In the ecosystem of art mediums, works on paper were once overlooked but no more. Prints, drawings, watercolours and collages – once sidelined as studies or sites of experimentation – are now reaching the forefront of collector consciousness. In recent years international art fairs, art awards and exhibitions dedicated to the medium have sprung up, causing collectors, gallerists, curators and art lovers to pay attention. 
 
At the precipice of desirability and accessibility, the time is ripe to invest. Not only a fecund opportunity, works on paper often possess their own kind of magic: an intimacy and immediacy that is rare in a world of screens and spectacle. Welcome to the rich and giving world of works on paper.

 

James Gleeson, 'Drawing no 187'

 

From the artist’s mind

One of the unique attractions of drawing is how immediate it is to an artist’s process. An almost automatic compulsion, putting pencil to paper can be a way for an artist to record the ideas, events and feelings that populate their life. 

 

Arthur Boyd, 'Untitled (Portrait and Skull)'

 

When the Blackman family relocated to London in 1965, Charles entered his ‘Golden-Era for Drawing’. Indeed, flushed with the intense newness moving abroad entails, he took fervently to his notebook and Rotring pen, capturing the people and sights that struck him most. 
 
The fruits of this period are dappled with unexpected complexities. In ‘Interior’ you see Charles formulating his thinking around interiors, a concept that refers to both physical and psychic space. In the background he draws a window – a metaphoric tool for both looking out at and segregating the external world. This duality, immersed yet distanced, recalls how it feels to be homesick. 

 

Charles Blackman, 'Interior'

 

Deceptive mastery 

Works on paper can be deceptively technical. An example is Adrienne Gaha’s ‘Reclining Male Nude’, a large charcoal on paper that is so beautifully rendered it looks like silk. Caught between figurative and abstract, liquid and still, spontaneous and considered, Gaha’s work is like a mirage. This restlessness is as much an aesthetic as it is an existential insight. The artist invites speculation, delighting in the dance of interpretation.

 

Adrienne Gaha, 'Reclining Male Nude'

 

To different affect, Anne Marie Hall also explores the possibilities of charcoal on paper. In ‘The Couple’ she draws two figures surrounded by shadows. Unlike traditional nudes these bodies are awkward, their faces twisted by some unknown thought. Hall is interested in the psychological reality of her subjects; it is as though she has peeled back a facade to reveal something uneasy.

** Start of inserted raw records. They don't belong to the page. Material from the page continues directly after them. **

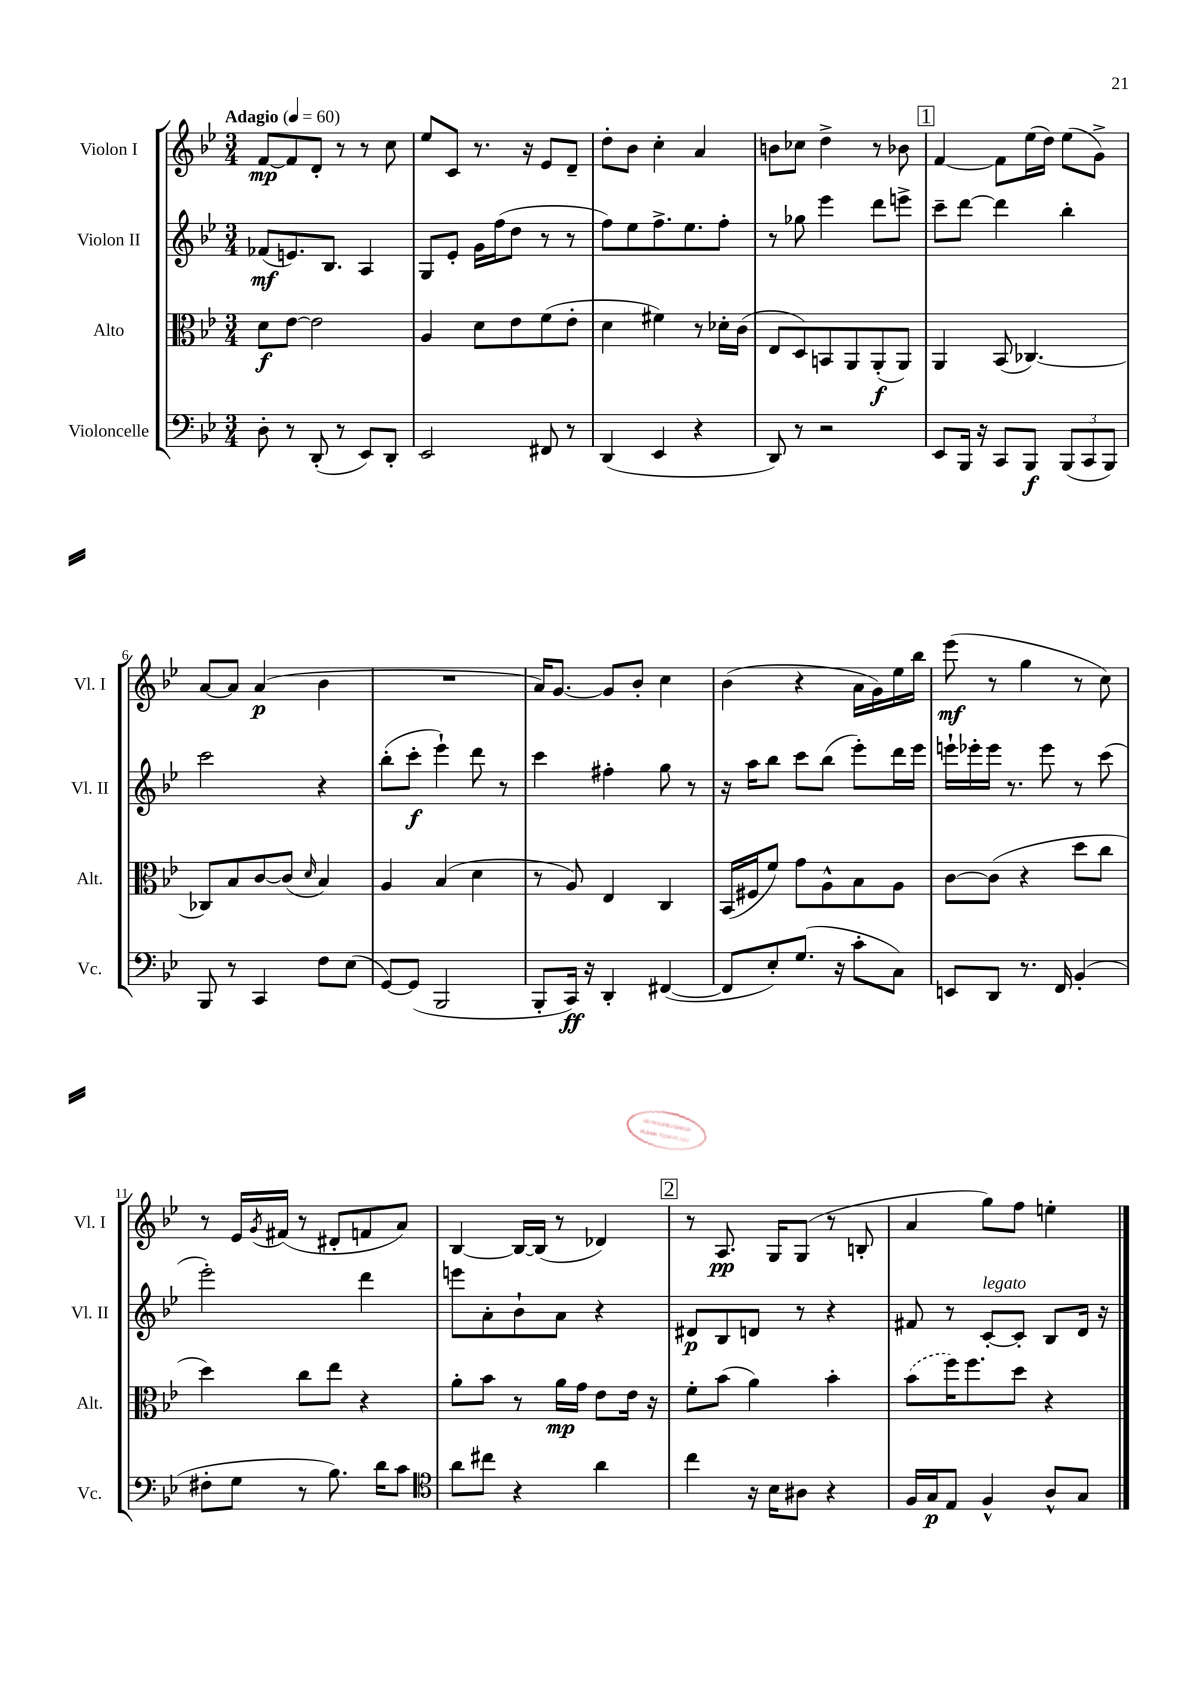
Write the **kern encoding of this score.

**kern	**dynam	**kern	**dynam	**kern	**dynam	**kern	**dynam
*part4	*part4	*part3	*part3	*part2	*part2	*part1	*part1
*staff4	*staff4	*staff3	*staff3	*staff2	*staff2	*staff1	*staff1
*I"Violoncelle	*	*I"Alto	*	*I"Violon II	*	*I"Violon I	*
*I'Vc.	*	*I'Alt.	*	*I'Vl. II	*	*I'Vl. I	*
*clefF4	*	*clefC3	*	*clefG2	*	*clefG2	*
*k[b-e-]	*	*k[b-e-]	*	*k[b-e-]	*	*k[b-e-]	*
*M3/4	*	*M3/4	*	*M3/4	*	*M3/4	*
*MM60	*	*MM60	*	*MM60	*	*MM60	*
=1	=1	=1	=1	=1	=1	=1	=1
!	!	!	!	!	!	!LO:TX:a:B:t=Adagio	!
8D'\	.	8d\L	f	(8f-X/L	mf	[8f/L	mp
8r	.	[8e-\J	.	8.en/)	.	8f/]	.
(8DD'/	.	2e-\]	.	.	.	8d'/J	.
.	.	.	.	8.B-/J	.	.	.
8r	.	.	.	.	.	8r	.
8EE-/L)	.	.	.	4A/	.	8r	.
8DD'/J	.	.	.	.	.	8cc\	.
=2	=2	=2	=2	=2	=2	=2	=2
2EE-/	.	4A/	.	8G/L	.	8ee-/L	.
.	.	.	.	8e-'/J	.	8c/J	.
.	.	8d\L	.	16g\LL	.	8.r	.
.	.	.	.	(16ff\J	.	.	.
.	.	8e-\	.	8dd\J	.	.	.
.	.	.	.	.	.	16r	.
8FF#X/	.	(8f\	.	8r	.	8e-/L	.
8r	.	8e-'\J	.	8r	.	8d~/J	.
=3	=3	=3	=3	=3	=3	=3	=3
(4DD/	.	4d\	.	8ff\L)	.	8dd'\L	.
.	.	.	.	8ee-\	.	8b-\J	.
4EE-/	.	4f#X\)	.	8.ff^\	.	4cc'\	.
.	.	.	.	8.ee-\	.	.	.
4r	.	8r	.	.	.	4a/	.
.	.	16d-X'\LL	.	8ff'\J	.	.	.
.	.	(16c\JJ	.	.	.	.	.
=4	=4	=4	=4	=4	=4	=4	=4
8DD/)	.	8E-/L	.	8r	.	8bn\L	.
8r	.	8D/)	.	8gg-X\	.	8cc-X\J	.
2r	.	8BBn/	.	4eee-\	.	4dd^\	.
.	.	8AA/	.	.	.	.	.
.	.	(8AA'/	f	8ddd\L	.	8r	.
.	.	8AA/J)	.	8eeen^\J	.	8b-X\	.
!!LO:REH:place=s1:t=1
=5	=5	=5	=5	=5	=5	=5	=5
8EE-/L	.	4AA/	.	8ccc~\L	.	[4f/	.
16BBB-/Jk	.	.	.	[8ddd\J	.	.	.
16r	.	.	.	.	.	.	.
8CC/L	.	(8BB-/	.	4ddd\]	.	8f\L]	.
8BBB-/J	f	[4.C-X/)	.	.	.	(16ee-\L	.
.	.	.	.	.	.	16dd\JJ)	.
(12BBB-/L	.	.	.	4bb-'\	.	(8ee-\L	.
12CC/	.	.	.	.	.	.	.
.	.	.	.	.	.	8g^\J)	.
12BBB-/J)	.	.	.	.	.	.	.
!!LO:LB:g=z
=6	=6	=6	=6	=6	=6	=6	=6
8BBB-/	.	8C-X/L]	.	2ccc\	.	[8a/L	.
8r	.	8B-/	.	.	.	8a/J]	.
4CC/	.	[8c/	.	.	.	(4a/	p
.	.	(8c/J]	.	.	.	.	.
.	.	16qqd/	.	.	.	.	.
8F\L	.	4B-/)	.	4r	.	4b-\	.
(8E-\J	.	.	.	.	.	.	.
=7	=7	=7	=7	=7	=7	=7	=7
[8GG/L)	.	4A/	.	(8bb-'\L	.	2.r	.
(8GG/J]	.	.	.	8ccc'\J	f	.	.
2BBB-/	.	(4B-/	.	4eee-`\)	.	.	.
.	.	4d\	.	8ddd\	.	.	.
.	.	.	.	8r	.	.	.
=8	=8	=8	=8	=8	=8	=8	=8
8BBB-'/L	.	8r	.	4ccc\	.	16a/KL)	.
.	.	.	.	.	.	[8.g/J	.
16CC/Jk)	ff	8A/)	.	.	.	.	.
16r	.	.	.	.	.	.	.
4DD'/	.	4E-/	.	4ff#X'\	.	8g/L]	.
.	.	.	.	.	.	8b-'/J	.
([4FF#X/	.	4C/	.	8gg\	.	4cc\	.
.	.	.	.	8r	.	.	.
=9	=9	=9	=9	=9	=9	=9	=9
8FF#/L]	.	(16BB-/LL	.	16r	.	(4b-\	.
.	.	16F#X/J	.	16aa\KL	.	.	.
8E-'/)	.	8f/J)	.	8bb-\J	.	.	.
(8.G/J	.	8g\L	.	8ccc\L	.	4r	.
.	.	8A^^\	.	(8bb-\J	.	.	.
16r	.	.	.	.	.	.	.
8c'\L	.	8B-\	.	8eee-'\L)	.	16a\LL	.
.	.	.	.	.	.	16g\)	.
8C\J)	.	8A\J	.	16ddd\L	.	16ee-\	.
.	.	.	.	16eee-\JJ	.	16bb-\JJ	.
=10	=10	=10	=10	=10	=10	=10	=10
8EEn/L	.	[8c\L	.	16eeen`\LL	.	(8eee-\	mf
.	.	.	.	16eee-X'\	.	.	.
8DD/J	.	(8c\J]	.	16eee-\JJ	.	8r	.
.	.	.	.	8.r	.	.	.
8.r	.	4r	.	.	.	4gg\	.
.	.	.	.	8eee-\	.	.	.
16FF/	.	.	.	.	.	.	.
(4BB-'/	.	8dd\L	.	8r	.	8r	.
.	.	8cc\J	.	(8ccc\	.	8cc\)	.
!!LO:LB:g=z
=11	=11	=11	=11	=11	=11	=11	=11
8F#X'\L	.	4dd\)	.	2eee-'\)	.	8r	.
8G\J	.	.	.	.	.	16e-/LL	.
.	.	.	.	.	.	8qg/	.
.	.	.	.	.	.	(16f#X/JJ	.
8r	.	8cc\L	.	.	.	8r	.
8.B-\)	.	8ee-\J	.	.	.	8d#X'/L	.
.	.	4r	.	4ddd\	.	8fn/	.
16d\KL	.	.	.	.	.	.	.
8c\J	.	.	.	.	.	8a/J)	.
=12	=12	=12	=12	=12	=12	=12	=12
*clefC4	*	*	*	*	*	*	*
8a\L	.	8a'\L	.	8eeen\L	.	[4B-/	.
8cc#X\J	.	8b-\J	.	8a'\	.	.	.
4r	.	8r	.	8b-`\	.	16B-/LL_	.
.	.	.	.	.	.	(16B-/JJ]	.
.	.	16a\LL	mp	8a\J	.	8r	.
.	.	16g\JJ	.	.	.	.	.
4a\	.	8e-\L	.	4r	.	4d-X/)	.
.	.	16e-\Jk	.	.	.	.	.
.	.	16r	.	.	.	.	.
!!LO:REH:place=s1:t=2
=13	=13	=13	=13	=13	=13	=13	=13
4cc\	.	8f'\L	.	8d#X/L	p	8r	.
.	.	(8b-\J	.	8B-/	.	8.A/	pp
16r	.	4a\)	.	8dn/J	.	.	.
16B-\KL	.	.	.	.	.	16G/KL	.
8A#X\J	.	.	.	8r	.	(8G/J	.
4r	.	4b-'\	.	4r	.	8r	.
.	.	.	.	.	.	8Bn'/	.
=14	=14	=14	=14	=14	=14	=14	=14
16F/LL	.	(8b-\L	.	8f#X/	.	4a/	.
16G/J	p	.	.	.	.	.	.
8E-/J	.	16ff\K)	.	8r	.	.	.
.	.	8.ff\	.	.	.	.	.
!	!	!	!	!LO:TX:a:i:t=legato	!	!	!
4F^^/	.	.	.	[8c'/L	.	8gg\L)	.
.	.	8dd\J	.	8c'/J]	.	8ff\J	.
8A^^/L	.	4r	.	8B-/L	.	4een'\	.
8G/J	.	.	.	16d/Jk	.	.	.
.	.	.	.	16r	.	.	.
==	==	==	==	==	==	==	==
*-	*-	*-	*-	*-	*-	*-	*-
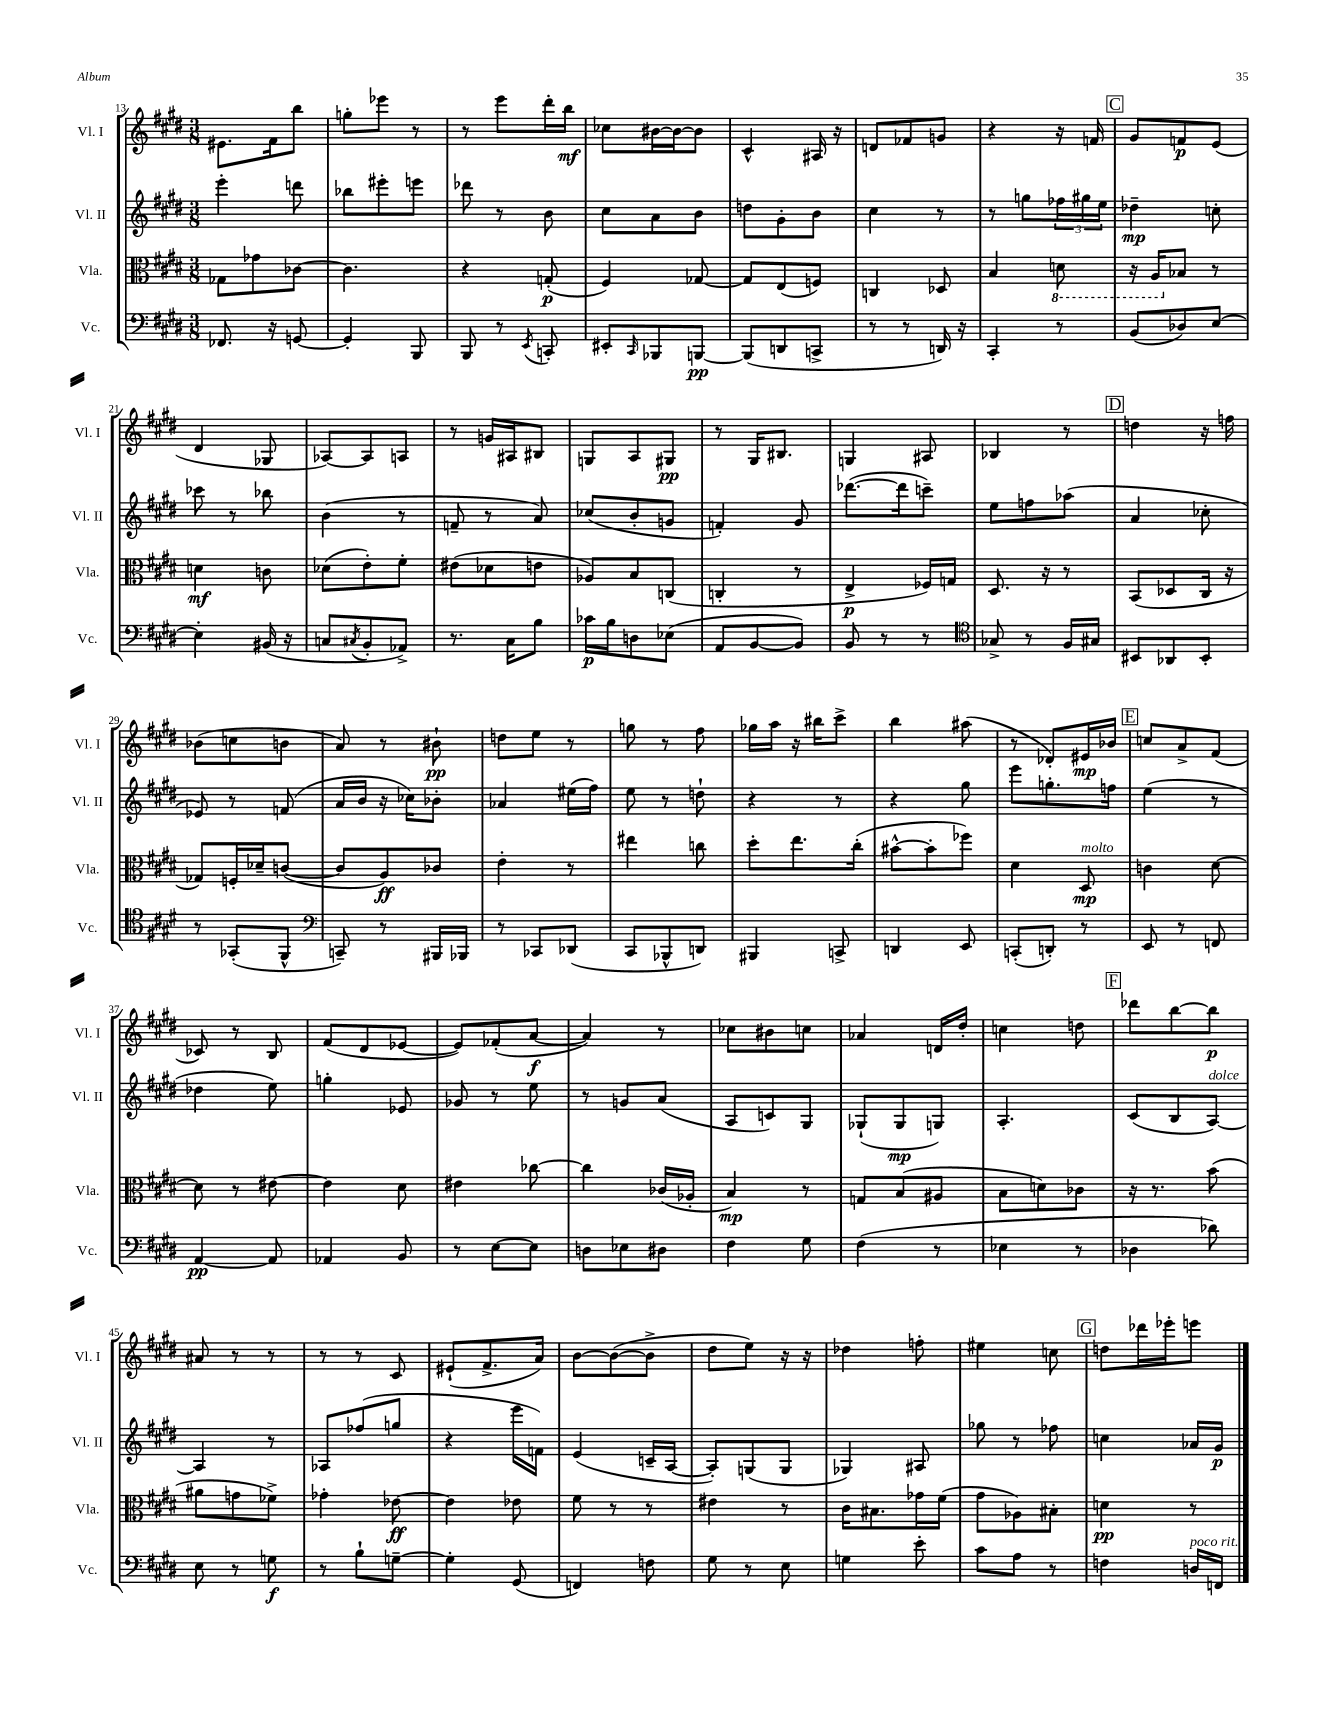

As the former wife of the talented yet troubled John Perceval, Hall understands relationship dynamics with great acuity. Against an abstracted black background, her couple hurtles through space. The use of charcoal – dark, uncontrollable and prone to the dramatic – is not incidental. 

 

Anne Marie Hall, 'The Couple'

  

Judy Cassab, 'Artist and Model'

 

An art critic once described works on paper as a narrative, not a tool. That an artist elects to draw or print their vision can be the key to understanding their work – it’s a plot point in the story of their practice.
 
As for the medium’s growing popularity among collectors and alike, perhaps its intimacy and accessibility is responsible. Or perhaps there is a nostalgia to art on paper – a salve to an age where screens feel omnipresent. Either way, the best works on paper won't remain as undiscovered as they are now, so why not make your own discovery.